Video: Collecting Rainwater Now Illegal in Many States | Pakalert Press


----------



## Gracie (Apr 29, 2013)

This is getting scarey. Since when is rain OWNED?? Are the clouds that move from state to state owned as well?
So..if a flood occurs, the state is liable then, right? They have to pay all damages since it was their rain. Correct?


----------



## TheOldSchool (Apr 29, 2013)

Ridiculous stuff.  I say do it anyways.  It's only illegal if you get caught.  Just don't install a crazy system like that guy did.


----------



## OohPooPahDoo (Apr 29, 2013)

Againsheila said:


> > You may not be aware of this,
> 
> 
> If you're an uninformed person, you would not be aware of it, no.
> ...



Yeah - they've LONG outlawed it - so its not really NEWS, is it? And if you aren't aware of it - you're simply uninformed - and the only reason you care about the issue NOW after its been outlawed all these LONG years is because the link author is telling you what to think about.


BTW - rainwater collection is LEGAL now in the state of Utah FAQ's


----------



## OohPooPahDoo (Apr 29, 2013)

TheOldSchool said:


> Ridiculous stuff.  I say do it anyways.  It's only illegal if you get caught.  Just don't install a crazy system like that guy did.



Its still illegal even if you don't get caught.
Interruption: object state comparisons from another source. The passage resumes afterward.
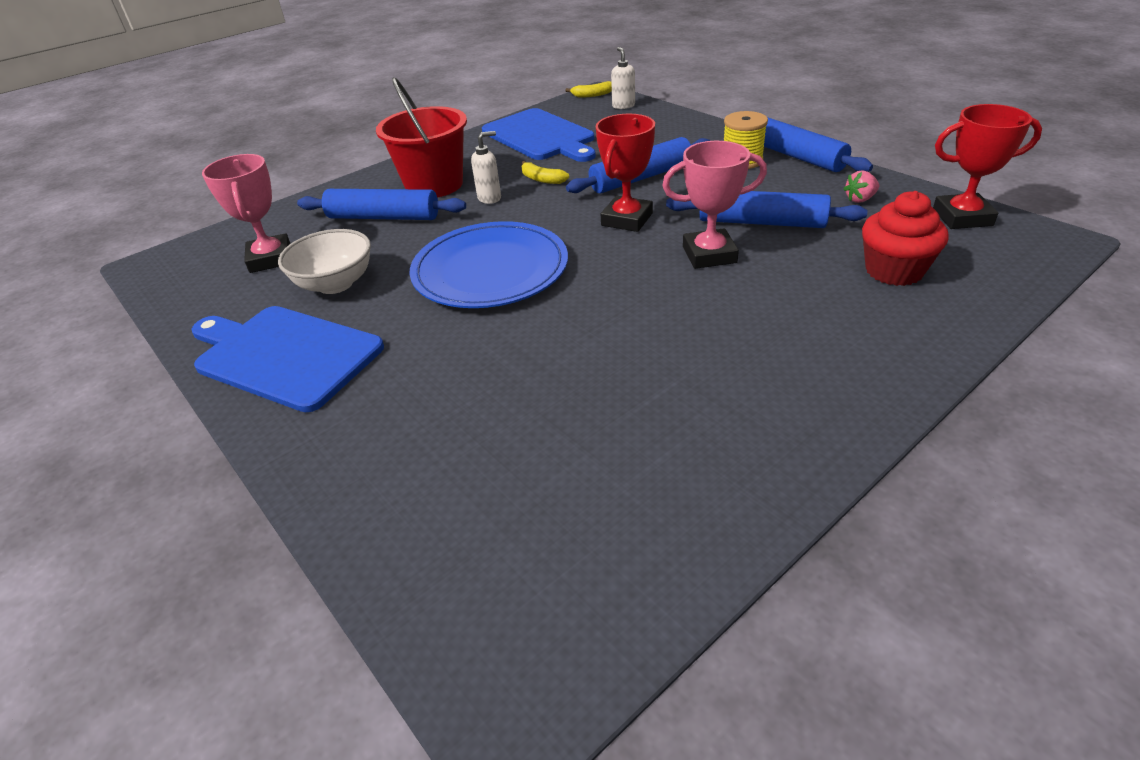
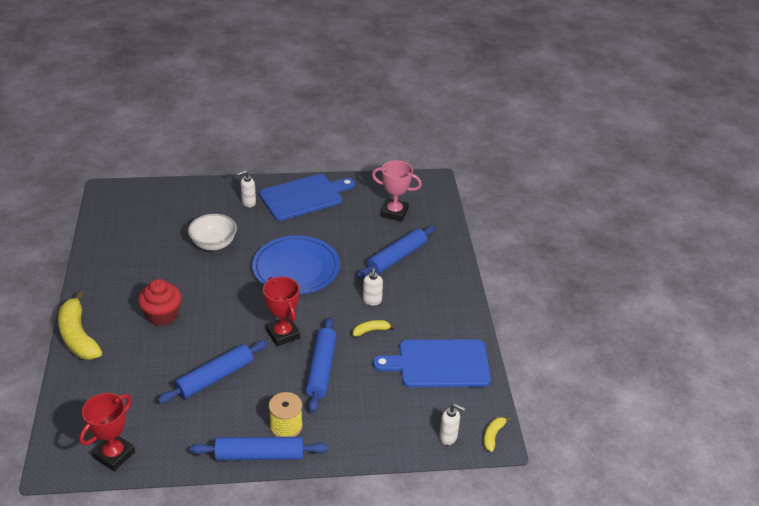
camera: 120 degrees right, 0 degrees up
(335, 284) = (344, 223): white bowl -> white bowl (214, 244)
(355, 407) = (248, 202): none -> white soap dispenser
(434, 185) = (416, 289): red bucket -> none
(709, 255) = (215, 339): pink trophy -> none
(860, 199) = (181, 434): pink strawberry -> none
(894, 271) = (121, 385): red cupcake -> red cupcake (162, 315)
(912, 366) = (78, 336): none -> yellow banana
> After constructing a large rainwater collection system at his new dealership to use for washing new cars, Miller found out that the project was actually an &#8220;unlawful diversion of rainwater.&#8221;



I fail to see why he should have rights to drainage that belong to others just because he wants to take them.


You idiots act like this is something new. Water rights have long been regulated by all levels of government. If they weren't then whomever was near the top of a river could just keep all the water. That would of course be great for the few people at the top of the river but pretty bad for the thousands of others down stream who need water for their crops and farm animals and it would turn navigable waterways into unnavigable.


----------



## Gracie (Apr 29, 2013)

This just pisses me off. Sorry, but it does. It's MY property. It fell from the fucking sky, fercrissakes. If I wanna collect it, then dammit I sure the hell will. If they wanna throw me in jail for collecting rain water, then go for it. But I plan to do what I want on my property and whatever FALLS in it.


----------



## OohPooPahDoo (Apr 29, 2013)

Gracie said:


> This just pisses me off. Sorry, but it does. It's MY property. It fell from the fucking sky, fercrissakes. If I wanna collect it, then dammit I sure the hell will. If they wanna throw me in jail for collecting rain water, then go for it. But I plan to do what I want on my property and whatever FALLS in it.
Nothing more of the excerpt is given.